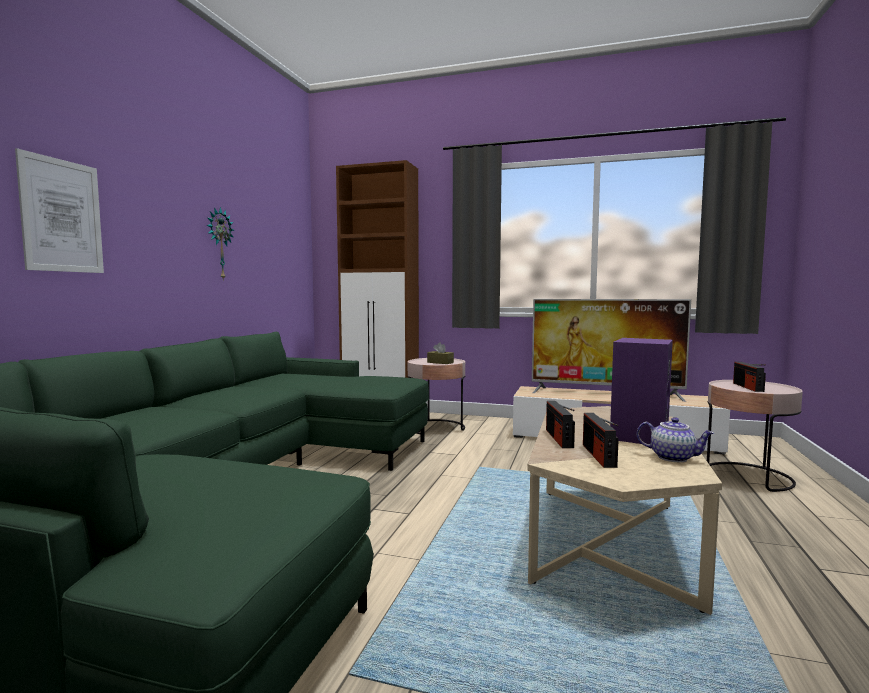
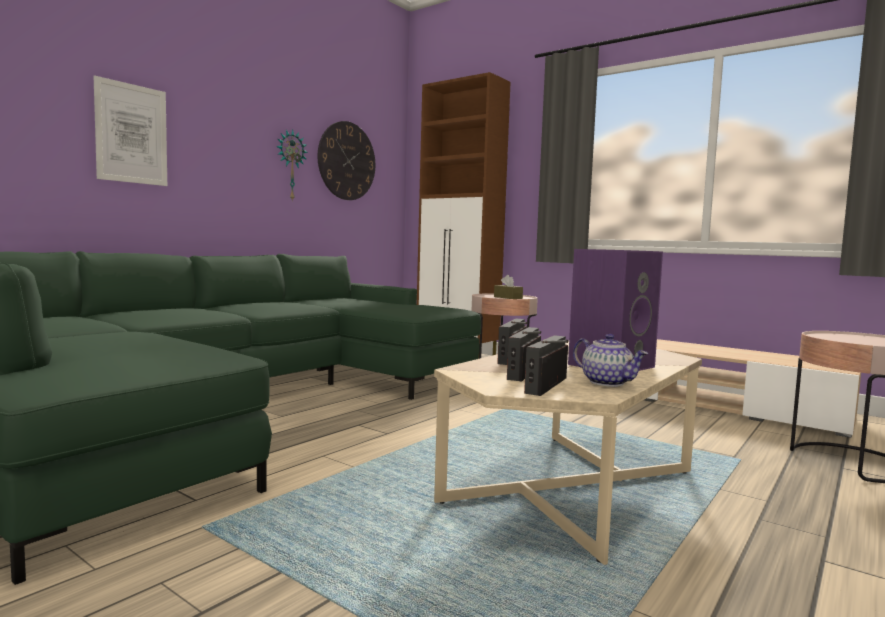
camera: 20 degrees right, 0 degrees up
(266, 237) = (347, 161): none -> wall clock
(605, 393) = (703, 347): television -> none
(748, 387) = (856, 339): radio -> radio (546, 385)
◆ ◆ ◆ ◆ ◆ ◆ ◆
-- What this task involves --
When repeating the listing, keep each line exact and exclude the pictures.

-- Answer to this exercise --
camera: 20 degrees right, 0 degrees up
(266, 237) = (347, 161): none -> wall clock
(605, 393) = (703, 347): television -> none
(748, 387) = (856, 339): radio -> radio (546, 385)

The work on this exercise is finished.